DATASET ▸
.....
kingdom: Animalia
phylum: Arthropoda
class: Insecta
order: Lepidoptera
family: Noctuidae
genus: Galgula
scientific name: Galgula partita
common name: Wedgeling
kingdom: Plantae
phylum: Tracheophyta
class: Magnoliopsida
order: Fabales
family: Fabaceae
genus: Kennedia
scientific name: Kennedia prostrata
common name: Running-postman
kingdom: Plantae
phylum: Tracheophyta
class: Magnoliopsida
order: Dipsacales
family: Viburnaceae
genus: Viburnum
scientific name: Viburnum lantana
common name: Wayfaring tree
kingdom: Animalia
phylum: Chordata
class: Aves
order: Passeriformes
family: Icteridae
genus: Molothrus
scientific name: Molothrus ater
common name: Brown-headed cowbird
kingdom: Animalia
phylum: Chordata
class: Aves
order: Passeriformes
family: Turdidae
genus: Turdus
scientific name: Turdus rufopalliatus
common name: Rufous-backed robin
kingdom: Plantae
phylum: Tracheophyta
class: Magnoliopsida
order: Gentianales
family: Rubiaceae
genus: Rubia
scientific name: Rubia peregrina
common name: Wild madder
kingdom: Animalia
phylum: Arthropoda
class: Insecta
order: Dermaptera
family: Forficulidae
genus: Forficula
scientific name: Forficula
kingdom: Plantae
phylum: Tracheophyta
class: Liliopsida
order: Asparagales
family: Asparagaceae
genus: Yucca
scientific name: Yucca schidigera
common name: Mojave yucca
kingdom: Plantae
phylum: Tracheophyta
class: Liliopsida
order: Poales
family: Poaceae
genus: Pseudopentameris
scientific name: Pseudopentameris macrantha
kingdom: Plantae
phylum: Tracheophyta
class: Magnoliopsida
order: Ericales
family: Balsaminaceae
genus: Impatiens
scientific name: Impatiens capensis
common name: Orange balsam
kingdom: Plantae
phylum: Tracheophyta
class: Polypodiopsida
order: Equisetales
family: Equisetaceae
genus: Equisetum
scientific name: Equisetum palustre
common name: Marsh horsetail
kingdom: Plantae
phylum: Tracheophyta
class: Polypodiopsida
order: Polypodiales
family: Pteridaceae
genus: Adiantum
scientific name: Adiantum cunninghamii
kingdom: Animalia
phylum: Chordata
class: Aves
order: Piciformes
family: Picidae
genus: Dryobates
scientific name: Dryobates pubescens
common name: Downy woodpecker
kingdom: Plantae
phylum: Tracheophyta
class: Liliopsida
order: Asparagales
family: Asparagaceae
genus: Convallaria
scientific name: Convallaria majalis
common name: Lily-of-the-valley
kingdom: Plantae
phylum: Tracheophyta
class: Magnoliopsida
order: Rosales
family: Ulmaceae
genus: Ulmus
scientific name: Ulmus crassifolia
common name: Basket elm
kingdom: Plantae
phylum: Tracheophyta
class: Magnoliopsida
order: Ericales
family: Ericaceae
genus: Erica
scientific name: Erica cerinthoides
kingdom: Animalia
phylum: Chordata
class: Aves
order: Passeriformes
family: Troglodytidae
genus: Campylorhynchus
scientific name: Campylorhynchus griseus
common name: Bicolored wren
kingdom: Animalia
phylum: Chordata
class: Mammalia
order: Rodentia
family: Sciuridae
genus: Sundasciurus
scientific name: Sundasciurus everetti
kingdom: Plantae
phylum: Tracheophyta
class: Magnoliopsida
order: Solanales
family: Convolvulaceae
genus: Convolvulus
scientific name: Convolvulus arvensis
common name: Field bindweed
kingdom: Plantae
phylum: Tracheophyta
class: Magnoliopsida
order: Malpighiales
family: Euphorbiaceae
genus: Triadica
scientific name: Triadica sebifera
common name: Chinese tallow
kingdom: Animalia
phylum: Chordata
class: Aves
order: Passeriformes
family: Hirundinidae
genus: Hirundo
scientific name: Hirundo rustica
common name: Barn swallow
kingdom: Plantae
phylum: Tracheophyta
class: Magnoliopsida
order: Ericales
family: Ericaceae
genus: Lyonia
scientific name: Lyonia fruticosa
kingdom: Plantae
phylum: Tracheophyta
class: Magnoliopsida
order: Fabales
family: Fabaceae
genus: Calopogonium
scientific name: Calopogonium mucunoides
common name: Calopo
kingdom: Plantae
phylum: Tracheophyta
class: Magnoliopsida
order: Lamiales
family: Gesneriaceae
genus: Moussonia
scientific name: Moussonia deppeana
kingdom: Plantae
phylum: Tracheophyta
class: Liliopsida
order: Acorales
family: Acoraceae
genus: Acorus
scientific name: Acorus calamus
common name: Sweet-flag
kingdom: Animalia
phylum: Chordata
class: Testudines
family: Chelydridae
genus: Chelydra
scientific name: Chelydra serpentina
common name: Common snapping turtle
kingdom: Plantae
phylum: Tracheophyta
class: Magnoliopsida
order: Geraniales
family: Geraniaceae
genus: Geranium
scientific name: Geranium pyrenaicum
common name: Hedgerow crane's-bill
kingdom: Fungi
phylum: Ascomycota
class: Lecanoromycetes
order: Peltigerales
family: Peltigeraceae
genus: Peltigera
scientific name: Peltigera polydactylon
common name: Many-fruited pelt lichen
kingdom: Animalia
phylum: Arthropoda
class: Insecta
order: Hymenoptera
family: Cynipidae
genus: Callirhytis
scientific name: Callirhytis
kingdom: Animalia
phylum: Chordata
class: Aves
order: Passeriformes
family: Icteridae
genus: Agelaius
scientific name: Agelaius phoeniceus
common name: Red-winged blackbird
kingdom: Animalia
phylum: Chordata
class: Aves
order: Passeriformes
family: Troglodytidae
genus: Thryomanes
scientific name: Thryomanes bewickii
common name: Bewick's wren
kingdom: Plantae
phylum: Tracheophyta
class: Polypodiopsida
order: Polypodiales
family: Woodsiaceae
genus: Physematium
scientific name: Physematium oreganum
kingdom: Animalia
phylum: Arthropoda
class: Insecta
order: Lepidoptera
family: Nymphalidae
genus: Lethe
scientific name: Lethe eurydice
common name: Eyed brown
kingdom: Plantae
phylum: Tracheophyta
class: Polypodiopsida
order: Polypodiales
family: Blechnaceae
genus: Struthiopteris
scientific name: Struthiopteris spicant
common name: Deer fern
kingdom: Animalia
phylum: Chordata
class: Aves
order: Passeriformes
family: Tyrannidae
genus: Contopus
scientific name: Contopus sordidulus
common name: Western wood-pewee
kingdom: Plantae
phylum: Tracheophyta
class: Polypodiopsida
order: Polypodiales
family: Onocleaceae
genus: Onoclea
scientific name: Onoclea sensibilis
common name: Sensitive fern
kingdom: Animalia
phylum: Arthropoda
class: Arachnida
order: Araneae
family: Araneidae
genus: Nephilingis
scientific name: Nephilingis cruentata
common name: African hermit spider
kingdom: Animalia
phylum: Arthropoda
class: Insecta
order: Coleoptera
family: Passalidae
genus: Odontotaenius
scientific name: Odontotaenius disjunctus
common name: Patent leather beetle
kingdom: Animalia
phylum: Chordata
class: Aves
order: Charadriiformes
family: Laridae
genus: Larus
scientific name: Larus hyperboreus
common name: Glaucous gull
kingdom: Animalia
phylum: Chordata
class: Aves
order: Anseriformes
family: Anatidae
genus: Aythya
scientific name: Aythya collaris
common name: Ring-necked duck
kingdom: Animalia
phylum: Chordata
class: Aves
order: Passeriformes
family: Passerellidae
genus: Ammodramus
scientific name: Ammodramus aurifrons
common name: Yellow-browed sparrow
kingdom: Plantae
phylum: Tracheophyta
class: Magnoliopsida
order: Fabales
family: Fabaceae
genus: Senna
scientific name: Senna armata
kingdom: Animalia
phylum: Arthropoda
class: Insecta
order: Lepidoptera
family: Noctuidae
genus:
.....
DIRECTION ▸ Copy out every line above word for word, leaving nothing out.

REPLY ▸
kingdom: Animalia
phylum: Arthropoda
class: Insecta
order: Lepidoptera
family: Noctuidae
genus: Galgula
scientific name: Galgula partita
common name: Wedgeling
kingdom: Plantae
phylum: Tracheophyta
class: Magnoliopsida
order: Fabales
family: Fabaceae
genus: Kennedia
scientific name: Kennedia prostrata
common name: Running-postman
kingdom: Plantae
phylum: Tracheophyta
class: Magnoliopsida
order: Dipsacales
family: Viburnaceae
genus: Viburnum
scientific name: Viburnum lantana
common name: Wayfaring tree
kingdom: Animalia
phylum: Chordata
class: Aves
order: Passeriformes
family: Icteridae
genus: Molothrus
scientific name: Molothrus ater
common name: Brown-headed cowbird
kingdom: Animalia
phylum: Chordata
class: Aves
order: Passeriformes
family: Turdidae
genus: Turdus
scientific name: Turdus rufopalliatus
common name: Rufous-backed robin
kingdom: Plantae
phylum: Tracheophyta
class: Magnoliopsida
order: Gentianales
family: Rubiaceae
genus: Rubia
scientific name: Rubia peregrina
common name: Wild madder
kingdom: Animalia
phylum: Arthropoda
class: Insecta
order: Dermaptera
family: Forficulidae
genus: Forficula
scientific name: Forficula
kingdom: Plantae
phylum: Tracheophyta
class: Liliopsida
order: Asparagales
family: Asparagaceae
genus: Yucca
scientific name: Yucca schidigera
common name: Mojave yucca
kingdom: Plantae
phylum: Tracheophyta
class: Liliopsida
order: Poales
family: Poaceae
genus: Pseudopentameris
scientific name: Pseudopentameris macrantha
kingdom: Plantae
phylum: Tracheophyta
class: Magnoliopsida
order: Ericales
family: Balsaminaceae
genus: Impatiens
scientific name: Impatiens capensis
common name: Orange balsam
kingdom: Plantae
phylum: Tracheophyta
class: Polypodiopsida
order: Equisetales
family: Equisetaceae
genus: Equisetum
scientific name: Equisetum palustre
common name: Marsh horsetail
kingdom: Plantae
phylum: Tracheophyta
class: Polypodiopsida
order: Polypodiales
family: Pteridaceae
genus: Adiantum
scientific name: Adiantum cunninghamii
kingdom: Animalia
phylum: Chordata
class: Aves
order: Piciformes
family: Picidae
genus: Dryobates
scientific name: Dryobates pubescens
common name: Downy woodpecker
kingdom: Plantae
phylum: Tracheophyta
class: Liliopsida
order: Asparagales
family: Asparagaceae
genus: Convallaria
scientific name: Convallaria majalis
common name: Lily-of-the-valley
kingdom: Plantae
phylum: Tracheophyta
class: Magnoliopsida
order: Rosales
family: Ulmaceae
genus: Ulmus
scientific name: Ulmus crassifolia
common name: Basket elm
kingdom: Plantae
phylum: Tracheophyta
class: Magnoliopsida
order: Ericales
family: Ericaceae
genus: Erica
scientific name: Erica cerinthoides
kingdom: Animalia
phylum: Chordata
class: Aves
order: Passeriformes
family: Troglodytidae
genus: Campylorhynchus
scientific name: Campylorhynchus griseus
common name: Bicolored wren
kingdom: Animalia
phylum: Chordata
class: Mammalia
order: Rodentia
family: Sciuridae
genus: Sundasciurus
scientific name: Sundasciurus everetti
kingdom: Plantae
phylum: Tracheophyta
class: Magnoliopsida
order: Solanales
family: Convolvulaceae
genus: Convolvulus
scientific name: Convolvulus arvensis
common name: Field bindweed
kingdom: Plantae
phylum: Tracheophyta
class: Magnoliopsida
order: Malpighiales
family: Euphorbiaceae
genus: Triadica
scientific name: Triadica sebifera
common name: Chinese tallow
kingdom: Animalia
phylum: Chordata
class: Aves
order: Passeriformes
family: Hirundinidae
genus: Hirundo
scientific name: Hirundo rustica
common name: Barn swallow
kingdom: Plantae
phylum: Tracheophyta
class: Magnoliopsida
order: Ericales
family: Ericaceae
genus: Lyonia
scientific name: Lyonia fruticosa
kingdom: Plantae
phylum: Tracheophyta
class: Magnoliopsida
order: Fabales
family: Fabaceae
genus: Calopogonium
scientific name: Calopogonium mucunoides
common name: Calopo
kingdom: Plantae
phylum: Tracheophyta
class: Magnoliopsida
order: Lamiales
family: Gesneriaceae
genus: Moussonia
scientific name: Moussonia deppeana
kingdom: Plantae
phylum: Tracheophyta
class: Liliopsida
order: Acorales
family: Acoraceae
genus: Acorus
scientific name: Acorus calamus
common name: Sweet-flag
kingdom: Animalia
phylum: Chordata
class: Testudines
family: Chelydridae
genus: Chelydra
scientific name: Chelydra serpentina
common name: Common snapping turtle
kingdom: Plantae
phylum: Tracheophyta
class: Magnoliopsida
order: Geraniales
family: Geraniaceae
genus: Geranium
scientific name: Geranium pyrenaicum
common name: Hedgerow crane's-bill
kingdom: Fungi
phylum: Ascomycota
class: Lecanoromycetes
order: Peltigerales
family: Peltigeraceae
genus: Peltigera
scientific name: Peltigera polydactylon
common name: Many-fruited pelt lichen
kingdom: Animalia
phylum: Arthropoda
class: Insecta
order: Hymenoptera
family: Cynipidae
genus: Callirhytis
scientific name: Callirhytis
kingdom: Animalia
phylum: Chordata
class: Aves
order: Passeriformes
family: Icteridae
genus: Agelaius
scientific name: Agelaius phoeniceus
common name: Red-winged blackbird
kingdom: Animalia
phylum: Chordata
class: Aves
order: Passeriformes
family: Troglodytidae
genus: Thryomanes
scientific name: Thryomanes bewickii
common name: Bewick's wren
kingdom: Plantae
phylum: Tracheophyta
class: Polypodiopsida
order: Polypodiales
family: Woodsiaceae
genus: Physematium
scientific name: Physematium oreganum
kingdom: Animalia
phylum: Arthropoda
class: Insecta
order: Lepidoptera
family: Nymphalidae
genus: Lethe
scientific name: Lethe eurydice
common name: Eyed brown
kingdom: Plantae
phylum: Tracheophyta
class: Polypodiopsida
order: Polypodiales
family: Blechnaceae
genus: Struthiopteris
scientific name: Struthiopteris spicant
common name: Deer fern
kingdom: Animalia
phylum: Chordata
class: Aves
order: Passeriformes
family: Tyrannidae
genus: Contopus
scientific name: Contopus sordidulus
common name: Western wood-pewee
kingdom: Plantae
phylum: Tracheophyta
class: Polypodiopsida
order: Polypodiales
family: Onocleaceae
genus: Onoclea
scientific name: Onoclea sensibilis
common name: Sensitive fern
kingdom: Animalia
phylum: Arthropoda
class: Arachnida
order: Araneae
family: Araneidae
genus: Nephilingis
scientific name: Nephilingis cruentata
common name: African hermit spider
kingdom: Animalia
phylum: Arthropoda
class: Insecta
order: Coleoptera
family: Passalidae
genus: Odontotaenius
scientific name: Odontotaenius disjunctus
common name: Patent leather beetle
kingdom: Animalia
phylum: Chordata
class: Aves
order: Charadriiformes
family: Laridae
genus: Larus
scientific name: Larus hyperboreus
common name: Glaucous gull
kingdom: Animalia
phylum: Chordata
class: Aves
order: Anseriformes
family: Anatidae
genus: Aythya
scientific name: Aythya collaris
common name: Ring-necked duck
kingdom: Animalia
phylum: Chordata
class: Aves
order: Passeriformes
family: Passerellidae
genus: Ammodramus
scientific name: Ammodramus aurifrons
common name: Yellow-browed sparrow
kingdom: Plantae
phylum: Tracheophyta
class: Magnoliopsida
order: Fabales
family: Fabaceae
genus: Senna
scientific name: Senna armata
kingdom: Animalia
phylum: Arthropoda
class: Insecta
order: Lepidoptera
family: Noctuidae
genus:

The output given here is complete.